> Provided passage:
—————

Light Sweet Crude Oil New Record Price

Submitted by Marco Palmero on 7 June, 2008 - 18:44

We've seen a new milestone, light sweet crude for July delivery, New York's main oil futures contract has jumped on Friday (6/6/08) by $US10.75 a barrel which is the biggest one-day jump ever - to close at a record price at $US138.54 per barrel. The reason for the record-setting surge was a result of fears of a new Middle East conflict occurring from a comment made by a top Israeli official about Iran. While the closing price for the crude oil was at $US138.54, the high of the day was set at the all time high of $US139.12. Meanwhile, across the Atlantic, the Brent North Sea crude, traded in London also surged to new heights of $US138.12 per barrel (intraday) and closing at $US137.69 which made a $US10.15 jump in one day. Previous oil price records were set on Tuesday May 22: $US135.09 in New York and $US135.14 in London.

Other compelling reasons for the drivers to the record light sweet crude oil and Brent North Sea crude oil were the new decline of the US dollar (triggered by poor US unemployment numbers) and an interest rate hike by the European Central Bank. A comment made by Israeli Deputy Prime Minister Shaul Mofaz also triggered the jump: the remarks were reported by the Yediot Aharonot newspaper which said: "If Iran continues its nuclear weapons program, we will attack it," Mofaz told the paper, stressing that such an operation could only be conducted with US support."Other options are disappearing. The sanctions are not effective. There will be no alternative but to attack Iran in order to stop the Iranian nuclear program," Mofaz, who is also transportation minister, said.

—————

> Material shown:
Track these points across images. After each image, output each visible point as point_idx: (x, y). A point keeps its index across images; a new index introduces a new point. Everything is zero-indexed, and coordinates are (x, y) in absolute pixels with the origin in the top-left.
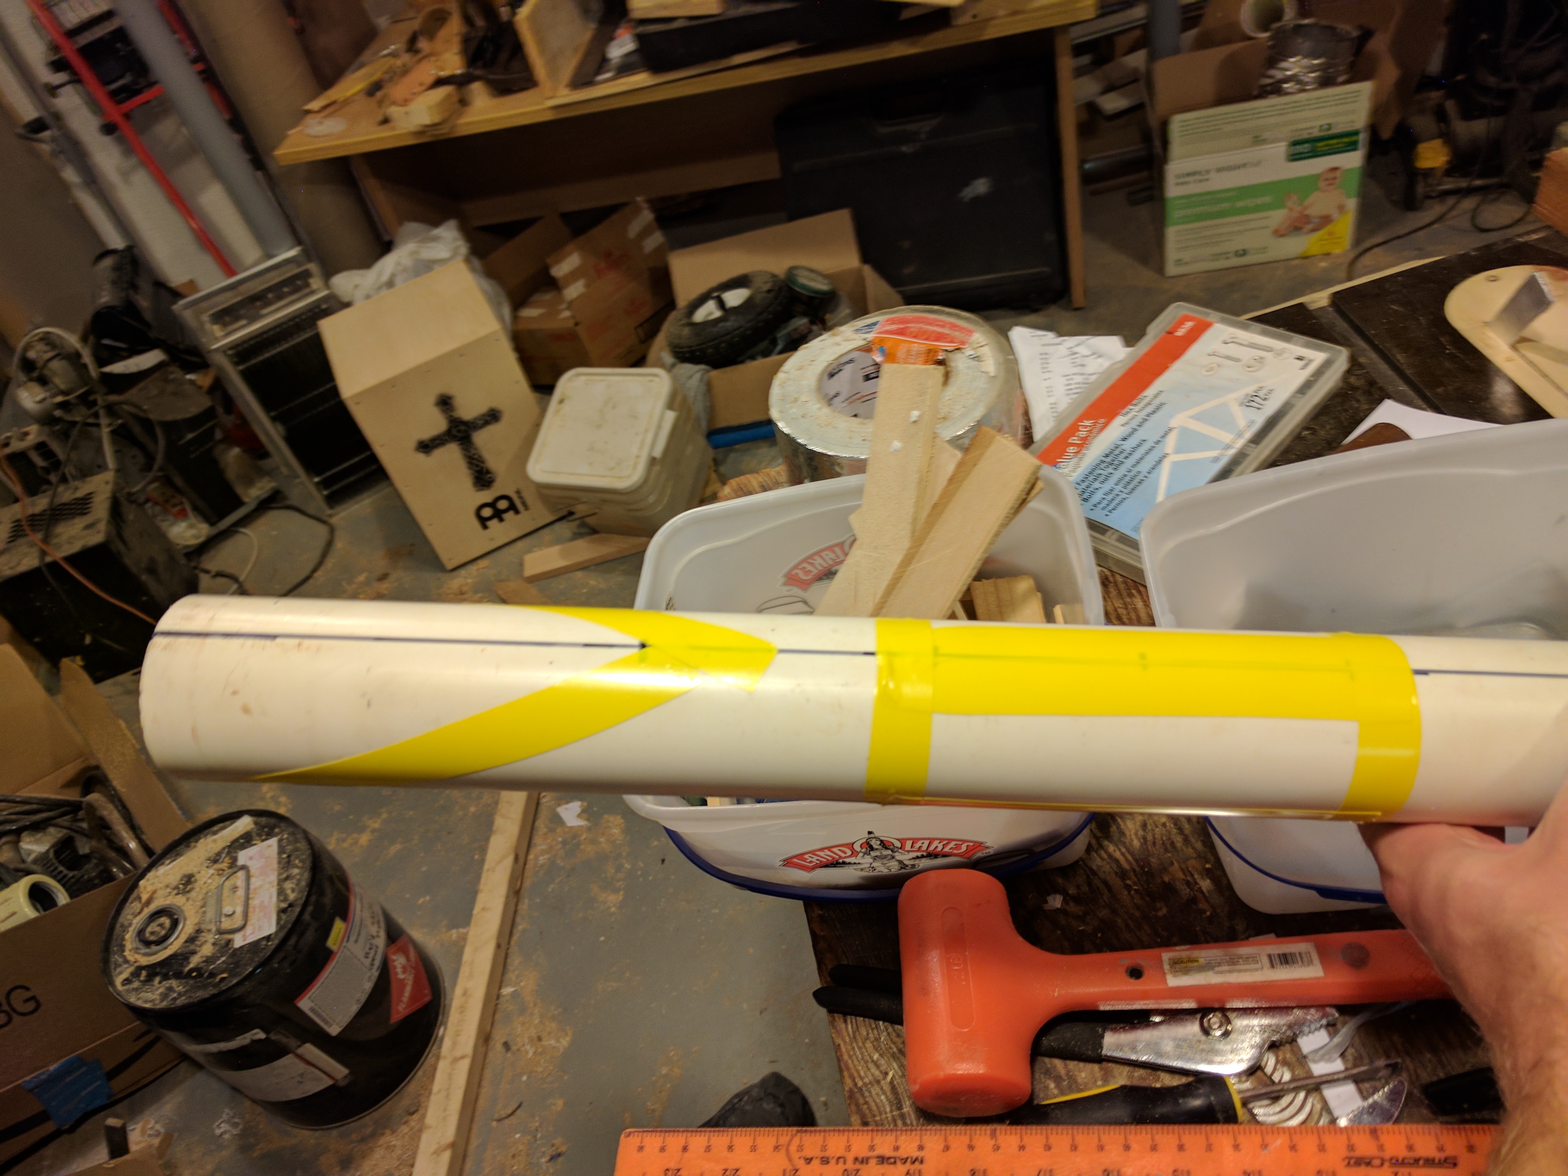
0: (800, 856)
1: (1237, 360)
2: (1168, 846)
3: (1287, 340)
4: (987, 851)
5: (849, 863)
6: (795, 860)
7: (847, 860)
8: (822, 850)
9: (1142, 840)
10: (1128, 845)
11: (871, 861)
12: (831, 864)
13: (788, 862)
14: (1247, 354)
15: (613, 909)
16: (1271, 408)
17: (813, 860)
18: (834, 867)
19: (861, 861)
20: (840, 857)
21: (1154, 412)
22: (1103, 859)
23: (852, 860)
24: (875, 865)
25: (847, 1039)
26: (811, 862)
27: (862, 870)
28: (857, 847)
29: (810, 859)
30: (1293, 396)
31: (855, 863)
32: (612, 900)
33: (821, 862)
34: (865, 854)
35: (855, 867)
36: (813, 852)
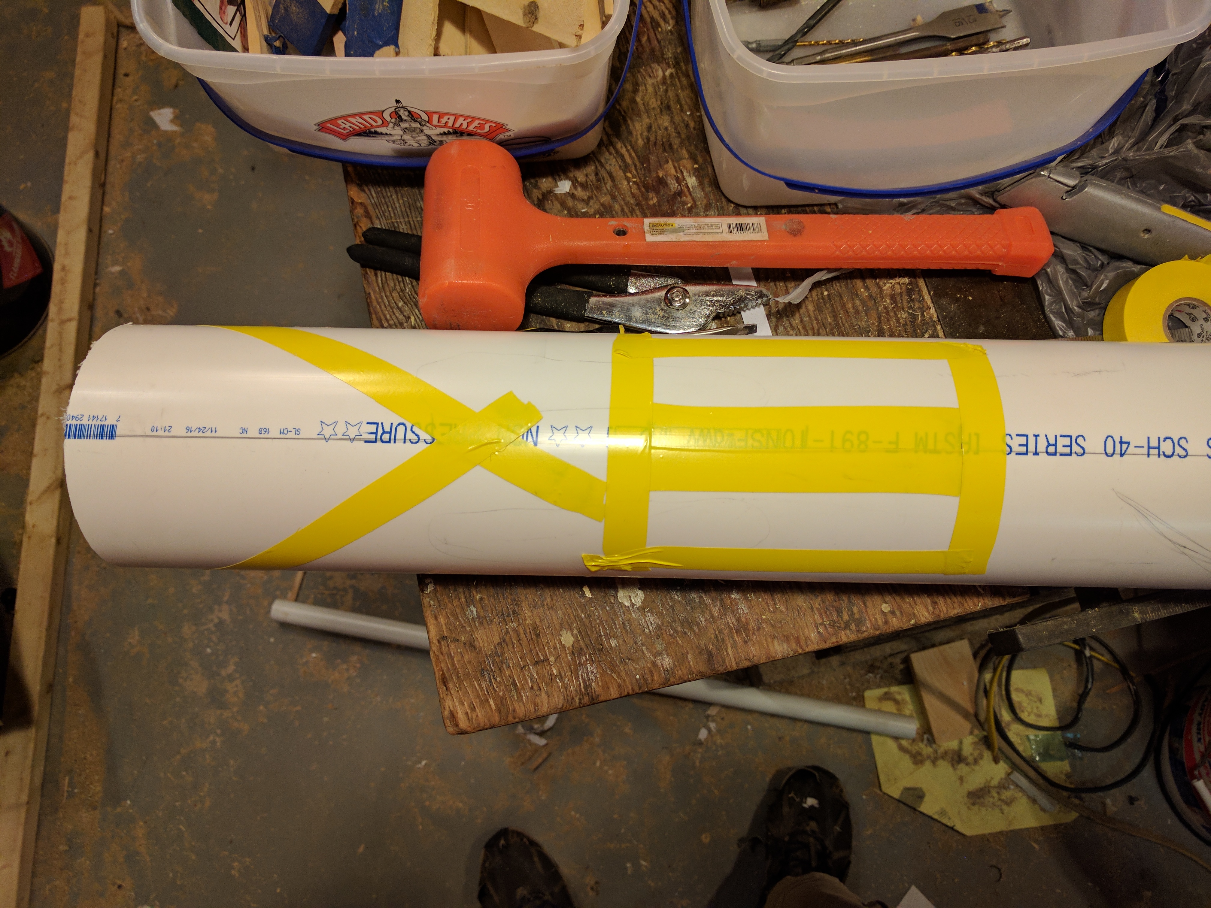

—————

> Requirement:
Reproduce the portion of the crude oil price article between "Other compelling reasons" and "transportation minister, said.", inclusive.

> Exercise output:
Other compelling reasons for the drivers to the record light sweet crude oil and Brent North Sea crude oil were the new decline of the US dollar (triggered by poor US unemployment numbers) and an interest rate hike by the European Central Bank. A comment made by Israeli Deputy Prime Minister Shaul Mofaz also triggered the jump: the remarks were reported by the Yediot Aharonot newspaper which said: "If Iran continues its nuclear weapons program, we will attack it," Mofaz told the paper, stressing that such an operation could only be conducted with US support."Other options are disappearing. The sanctions are not effective. There will be no alternative but to attack Iran in order to stop the Iranian nuclear program," Mofaz, who is also transportation minister, said.